Translating metrics into customer behavior requires finding the actual behavior change you want, which can be challenging. You have to first be very clear and specific on what your goals are so that you can then be very clear and specific on the actual customer behavior you want to change.

For example, wanting more customers to renew with you or wanting fewer customers to not renew with you is not the same thing. Many businesses think that retaining at least 90% of customers and losing no more than 10% of customers represent the same strategy, but they don’t. In the first case, the customer behavior you’re interested in is the act of renewing, and in the second case, the customer behavior you’re measuring is not renewing. This is important because the point at which someone thinks about renewing might be a different part of the overall experience compared to the point at which the customer starts thinking about not renewing.

Recently, we visited with one of our clients that sells insurance. Most of the company’s executives cited improved customer retention as the reason for gaining customer insights and improving the customer experience. On the other hand, it was clear that there was a significant bogey in terms of growth in the number of policies that the company had to achieve. Of course, both customer acquisition and customer retention are important, but in this case the ultimate business outcome – the goal that no one could ignore –  was related to aggressive growth. The business outcome discovery process had teased out that growth was the capstone measure.

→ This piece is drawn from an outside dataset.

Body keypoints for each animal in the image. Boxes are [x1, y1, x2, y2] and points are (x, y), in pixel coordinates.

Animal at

As you can see from the example above, interest in improved customer experience turned out to be closely related to sales. By speaking with the executives at your company or paying attention to what they’re talking about, you’ll come to understand what really drives the business and what difference customer knowledge, customer insights, and customer experience can make toward helping your business reach its desired outcomes.

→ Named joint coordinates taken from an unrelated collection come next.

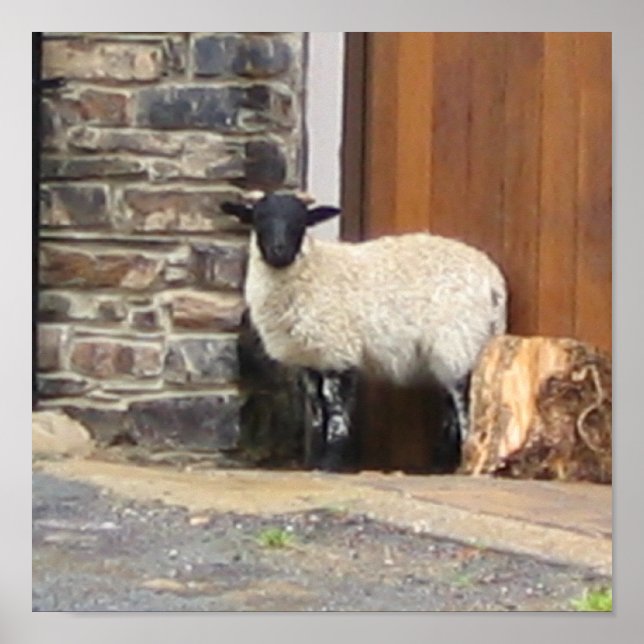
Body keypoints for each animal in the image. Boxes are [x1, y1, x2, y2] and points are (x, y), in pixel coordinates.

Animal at [221, 191, 507, 470]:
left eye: (301, 221)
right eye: (258, 219)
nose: (279, 252)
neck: (313, 268)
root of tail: (493, 280)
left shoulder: (338, 351)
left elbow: (335, 406)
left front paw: (332, 461)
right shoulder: (310, 357)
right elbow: (315, 407)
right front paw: (315, 460)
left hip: (460, 338)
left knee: (465, 398)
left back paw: (465, 460)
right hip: (455, 346)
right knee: (452, 399)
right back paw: (443, 462)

Once your team has pinned down a business outcome imperative, you can determine the specific customer behavior(s) you want to measure. Do you care most about signing up new customers? Keeping the customers you already have? Maximizing value out of a customer over the course of the customer’s lifetime? Be very clear and specific about what it is your business needs most.

Then, create a detailed customer journey map to find the exact point during the customer’s journey when that particular customer behavior actually starts to occur. We’ll dive deeper into this topic in a future article.

As you can see, while obtaining customer experience metrics is an important and necessary step to take, it is not measurement that leads to achieving your outcomes. Set a relevant capstone outcome measure for your CX efforts. Identify the specific customer behaviors that drive that capstone measure. Get the customer insights that help you design the experience that will spur those behaviors. Have a great measurement system to determine if you were successful. Outcome-Behavior-Insights-Innovation-Measurement is the cycle that puts measurement in the best place to lead customer happiness.